Dominican Monastery at Ptuj
In 1230, after obtaining the approval of the Archbishop of Salzburg the widow of Friedrich III of Ptuj, Mehtildis, donated land on the western edge of Ptuj to the Dominican Order. The first construction period got underway following the arrival of monks from Friesach (Carinthia), who built a two-storey monastery with cloisters in the south and more prominent east wings. However, in 1302 the monastery burnt down and its renovation lasted until the mid-14th century. During this period the west part of the cloister was built and its east wall painted. Reconstruction and renovation works went on into the 15th and 16th centuries. During the 17th century various Baroque modifications were made, and in the early-18th century the east part of the church façade, facing the town, was covered with rich stucco work and adorned with statues. The monastery refectory was equally influenced with Baroque elements, and its vault was covered with stucco works and paintings.

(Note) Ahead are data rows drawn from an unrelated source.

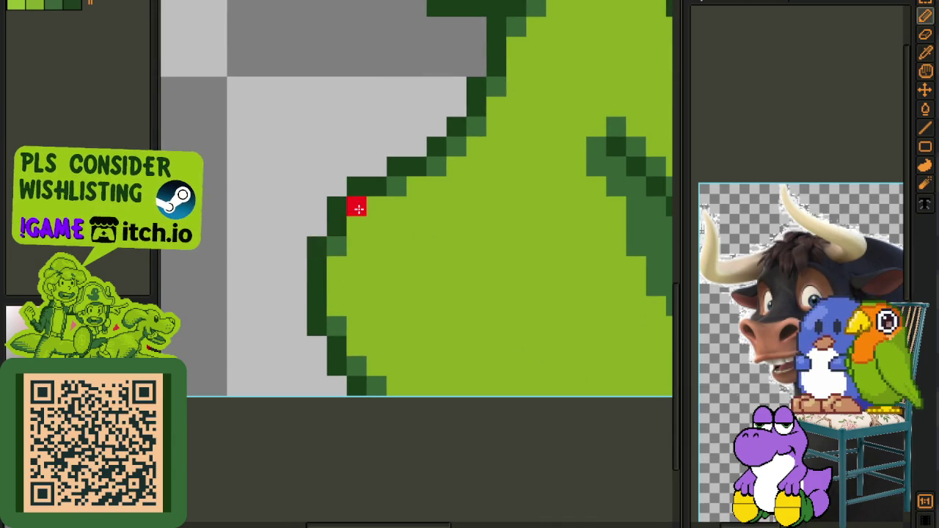
# Draw a red guide line from the neck leftward and down to the canvas bottom
pyautogui.moveTo(335, 187)
pyautogui.mouseDown()
pyautogui.moveTo(401, 231)
pyautogui.moveTo(343, 219)
pyautogui.moveTo(316, 237)
pyautogui.moveTo(315, 252)
pyautogui.mouseUp()
pyautogui.press('ctrl+z')
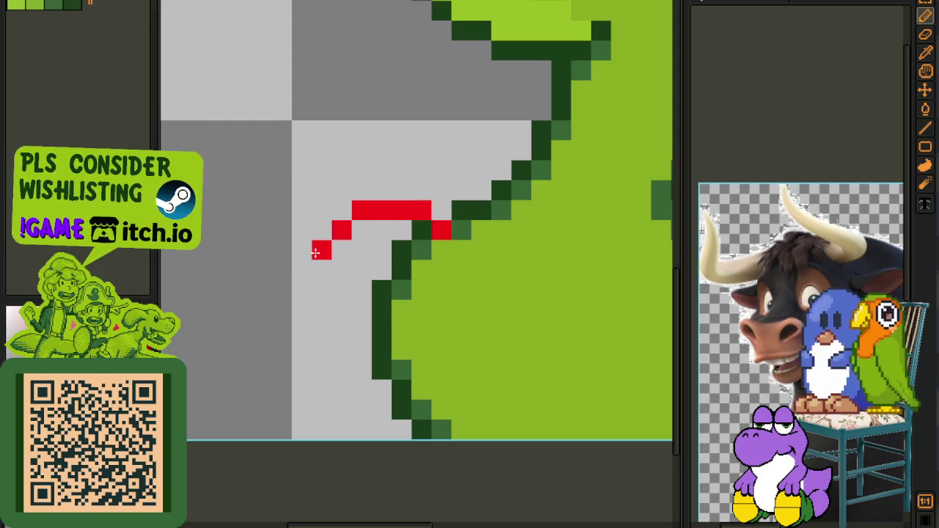
pyautogui.moveTo(301, 306); pyautogui.dragTo(301, 424)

The principal activities of the Dominicans in Ptuj were preaching, pastoral care, economic operations and education. They also had a rich library and archive. The monks inhabited the monastery until 1785 when it was dissolved under the reforms of Joseph II. Later, it was occupied by soldiers and craftsmen. The complex was assigned to various purposes until the 1920s, when the museum society gradually moved in. In 1926 the monastery was bought by the municipality and renovated for use as a municipal museum and also for housing purposes (till 2011). The renovation works discovered, both historically and artistically, the most interesting parts of the monastery.